Lohnschutz verteidigen!
Stichtag für den Fortgang der Verhandlungen ist der 23.April, kurz nach Redaktionsschluss dieser Ausgabe. Dann soll der SVP-Bundesrat Guy Parmelin in Brüssel nochmals einen Versuch wagen. Scheitert dieser, ist es am Bundesrat, die Verhandlungen nach sechs zähen Jahren für gescheitert zu erklären. Einen Plan B hat der Bundesrat vermutlich nicht. Denkbar ist, dass neue Verhandlungen bis 2023 auf Eis gelegt werden, bis das Eidgenössische Departement für auswärtige Angelegenheiten (EDA) neu besetzt wird. Der aktuelle EDA-Vorsteher Ignazio Cassis gab 2018 den Lohnschutz preis. Dies, obwohl der Schutz des Lohnes vom Bundesrat als «rote Linie» bezeichnet wurde, die man nicht überschreiten werde. Cassis setzte sich mit der Preisgabe bei der reformistischen Linken in die Nesseln. Diese war bislang zuverlässige Verbündete der europäischen Integrationspolitik.
Es war klar, dass durch das Handeln von Cassis am Ende nur noch die politische Mitte für das Abkommen zu gewinnen ist.
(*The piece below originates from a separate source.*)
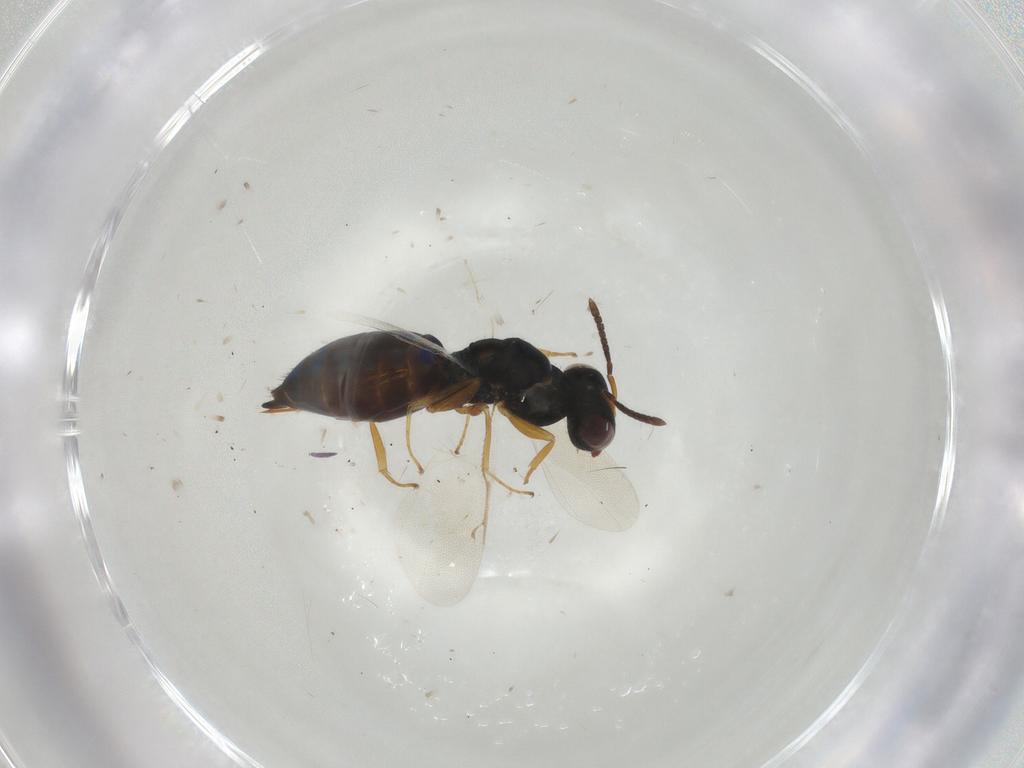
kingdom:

Denn spätestens seit dem Personenfreizügigkeitsabkommen mit der EU im Jahr 2004 sind Lohnschutz und flankierende Massnahmen für die Gewerkschaften zentrale Prinzipien ihrer Europapolitik. Eine Dienstleistungs- und Personenfreizügigkeit gibt es für sie nur bei Sicherung des hiesigen Lohnniveaus. Genau das will man in Brüssel aber kippen. Neu soll die Schweiz die Lohn«schutz»mechanismen der EU übernehmen. Wie wenig weit diese gehen, insbesondere im Bereich der Kontrollen, zeigen vielfache Skandale bei Arbeitsbedingungen und Löhnen im EU-Raum… Die Methode ist in aller Regel immer gleich: Mit der Anstellung von Subunternehmen, Scheinselbstständigkeiten und entrechtete Leiharbeiter*innen, sowie dem Verschleiern von Besitzverhältnissen werden missbräuchliche Löhne bezahlt.

Gegen das Europa des Kapitals
Mit ihrem Vorgehen in Sachen Bilaterale handelt die EU in keinster Weise ungewohnt. Während von der EU-Aussenhandelsbehörde immer noch Tausende in ein nasses Grab getrieben werden, betreibt der Staatenbund in aller Regel Interessenspolitik für die Kapitalist*innenklasse. Ein Ausdruck davon sind eben die Versuche, den Lohnschutz in der Schweiz zu unterhöhlen. So hätte die EU in den Verhandlungen zum Rahmenabkommen auch die Verfolgung von in der Schweiz versteckten Steuergeldern als Faustpfand einbringen können. Sie tut es nicht, denn so würde sie nicht Arbeiter*innen sondern Kapitalist*innen geschadet!